We never write with the intention to harm or embarrass anyone.

4\. I think GVRV has it right: we do have a different, broader demographic
than many other blogs. I tend to write my articles so that everyone can
understand them, not just technical or entrepreneurial minds. I do write about
programming and entrepreneurship when I can though, and love reviewing
startups.

------
byrneseyeview
I don't think Mashable is for people who know what they're doing. It's very
good at getting pageviews -- the "Number Adjective Noun You Can Buzzword
Buzzword Buzzword" formula kicks ass. My only problem with them is how
oversaturated they are -- whenever there's an inane trending topic on Twitter,
I know it's either related to sports, reality TV, or Mashable.

------
staunch
I started reading Mashable when it launched. I recently deleted Mashable from
my feed reader. It's a completely different site than it once was. I have no
problem with that, I just don't have any use for it anymore.

------
p01nd3xt3r
I don't like mashable anymore...IMHO its becoming nothing more than a big
advertisement for twitter.

------
GVRV
Personally I don't think Mashable is getting worse, it's just concentrating on
a different demographic : people who are tech savvy but not hackers/founders.
It has helped them find an audience and by some estimates it's bigger than TC.

------
petesalty
Yeah, TechCrunch is getting like this too, so I've stopped reading both of
them. Nothing really wrong with that, just not what I want to read. Mostly for
me it's now HN for tech and VentureBeat for funding related stuff. Oh well,
things change and you can always vote with your feet (or eyes in this case I
suppose).

------
Gibbon
I removed mashable from my rss reader a couple months ago. Endless inane
articles about twitter. Like a junkie rambling on about the wonders of his new
found drug.

------
louisadekoya
I kind of admire Mashable because one could argue that they have in fact done
what every business hopes to do - start niche and then grow to serve a
mainstream market/audience. There is however always a risk that in doing so
you alienate the very audience you initially set-up to serve. But if as a
business you are comfortable with that then that's ok.
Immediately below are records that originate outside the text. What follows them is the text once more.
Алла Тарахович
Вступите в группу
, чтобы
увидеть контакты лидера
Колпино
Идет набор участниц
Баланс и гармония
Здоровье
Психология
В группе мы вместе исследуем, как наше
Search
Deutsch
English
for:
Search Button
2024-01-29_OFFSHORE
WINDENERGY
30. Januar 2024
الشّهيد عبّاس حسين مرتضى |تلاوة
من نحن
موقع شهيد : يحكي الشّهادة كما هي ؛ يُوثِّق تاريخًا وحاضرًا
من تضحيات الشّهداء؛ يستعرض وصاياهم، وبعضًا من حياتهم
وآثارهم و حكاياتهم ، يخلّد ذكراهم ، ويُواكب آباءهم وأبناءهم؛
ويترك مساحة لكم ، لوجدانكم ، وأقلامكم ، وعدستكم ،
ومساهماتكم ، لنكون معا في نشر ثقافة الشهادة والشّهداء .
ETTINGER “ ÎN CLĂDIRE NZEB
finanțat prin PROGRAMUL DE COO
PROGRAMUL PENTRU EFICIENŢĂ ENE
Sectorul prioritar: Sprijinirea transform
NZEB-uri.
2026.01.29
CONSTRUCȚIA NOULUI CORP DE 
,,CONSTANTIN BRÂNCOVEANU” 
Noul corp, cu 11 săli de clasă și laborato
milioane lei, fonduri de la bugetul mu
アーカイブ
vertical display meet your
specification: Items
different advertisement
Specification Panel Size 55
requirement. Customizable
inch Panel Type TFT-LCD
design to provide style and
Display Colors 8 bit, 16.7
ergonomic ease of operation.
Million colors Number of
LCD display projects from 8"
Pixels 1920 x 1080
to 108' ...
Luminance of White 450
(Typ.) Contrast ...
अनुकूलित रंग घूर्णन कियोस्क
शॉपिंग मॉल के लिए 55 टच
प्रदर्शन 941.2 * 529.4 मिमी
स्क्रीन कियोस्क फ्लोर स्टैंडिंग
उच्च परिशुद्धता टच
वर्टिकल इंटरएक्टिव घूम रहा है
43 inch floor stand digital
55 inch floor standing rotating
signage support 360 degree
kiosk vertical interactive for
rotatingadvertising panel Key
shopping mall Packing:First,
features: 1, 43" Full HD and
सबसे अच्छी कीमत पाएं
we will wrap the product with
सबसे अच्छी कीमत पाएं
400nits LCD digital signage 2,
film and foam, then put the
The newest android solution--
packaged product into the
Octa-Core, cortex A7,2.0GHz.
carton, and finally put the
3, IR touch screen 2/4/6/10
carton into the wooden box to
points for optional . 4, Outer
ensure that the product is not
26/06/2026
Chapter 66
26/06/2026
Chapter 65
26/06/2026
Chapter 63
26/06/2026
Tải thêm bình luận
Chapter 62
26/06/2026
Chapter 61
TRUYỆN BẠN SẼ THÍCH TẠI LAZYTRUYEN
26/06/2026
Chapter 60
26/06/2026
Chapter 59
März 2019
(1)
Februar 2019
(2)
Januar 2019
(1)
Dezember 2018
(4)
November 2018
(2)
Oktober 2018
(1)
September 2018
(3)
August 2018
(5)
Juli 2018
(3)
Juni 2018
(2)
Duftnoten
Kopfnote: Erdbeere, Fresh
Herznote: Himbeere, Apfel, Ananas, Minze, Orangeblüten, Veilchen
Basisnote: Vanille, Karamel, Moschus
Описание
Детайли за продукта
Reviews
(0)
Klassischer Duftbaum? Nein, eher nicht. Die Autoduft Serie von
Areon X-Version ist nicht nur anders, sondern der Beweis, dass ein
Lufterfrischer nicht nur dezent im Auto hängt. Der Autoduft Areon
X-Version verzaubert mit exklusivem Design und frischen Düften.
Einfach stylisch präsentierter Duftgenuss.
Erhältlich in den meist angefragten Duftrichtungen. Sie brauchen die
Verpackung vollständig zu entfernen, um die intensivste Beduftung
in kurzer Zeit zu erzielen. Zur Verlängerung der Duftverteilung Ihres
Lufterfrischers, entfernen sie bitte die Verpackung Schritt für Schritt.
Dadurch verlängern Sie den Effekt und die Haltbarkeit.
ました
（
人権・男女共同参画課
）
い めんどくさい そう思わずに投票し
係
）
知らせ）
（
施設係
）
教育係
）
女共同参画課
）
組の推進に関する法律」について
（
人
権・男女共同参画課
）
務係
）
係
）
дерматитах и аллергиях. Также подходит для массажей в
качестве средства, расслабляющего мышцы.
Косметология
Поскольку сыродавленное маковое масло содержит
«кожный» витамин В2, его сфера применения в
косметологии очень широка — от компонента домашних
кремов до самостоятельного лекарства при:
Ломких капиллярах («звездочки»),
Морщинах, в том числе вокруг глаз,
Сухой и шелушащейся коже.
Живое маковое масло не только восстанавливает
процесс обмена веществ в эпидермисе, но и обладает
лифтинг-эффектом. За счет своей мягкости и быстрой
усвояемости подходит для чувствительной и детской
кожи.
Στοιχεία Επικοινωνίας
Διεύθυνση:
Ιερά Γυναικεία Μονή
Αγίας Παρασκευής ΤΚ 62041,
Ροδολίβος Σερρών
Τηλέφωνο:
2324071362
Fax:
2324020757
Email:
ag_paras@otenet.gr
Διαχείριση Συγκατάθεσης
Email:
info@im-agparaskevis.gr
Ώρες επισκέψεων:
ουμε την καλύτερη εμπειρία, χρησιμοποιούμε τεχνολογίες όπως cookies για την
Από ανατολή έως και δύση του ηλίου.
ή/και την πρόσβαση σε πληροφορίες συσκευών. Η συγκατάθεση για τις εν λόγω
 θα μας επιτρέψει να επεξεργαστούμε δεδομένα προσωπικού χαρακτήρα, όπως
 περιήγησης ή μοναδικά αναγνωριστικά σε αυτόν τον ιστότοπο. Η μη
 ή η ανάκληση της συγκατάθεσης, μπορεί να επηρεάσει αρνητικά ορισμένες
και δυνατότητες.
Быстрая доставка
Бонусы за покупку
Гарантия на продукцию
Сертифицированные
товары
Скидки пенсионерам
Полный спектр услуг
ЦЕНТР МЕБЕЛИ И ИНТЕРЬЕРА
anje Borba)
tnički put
I do feel however that because of its undeniable success on Twitter, Mashable
tends to show a little bit of bias in favour of Twitter and sometimes against
Twitter's biggest rival Facebook - just my opinion.

------
Chrisroad
That Facebook story isn't unethical. Turns out her account and others have
been hacked. It was a top story on HN today too. Hope that reassures you.

------
frossie
_Now, I dont read any article on mashable or techcrunch before I read user
comments on that article on HN._

I am guessing everybody has sites that fall into the category of "check HN
comments first, and only then follow the link". I also do that depending on
the title.

------
00joe
I setup a filter to block the word "twitter" from Mashable in my RSS reader
months ago.

------
steve_mobs
mashable is usually the last tech blog i read because the content is not too
helpful and most of it is just cliche.

For more knowledgeable readers mashable just doesn't go deep enough.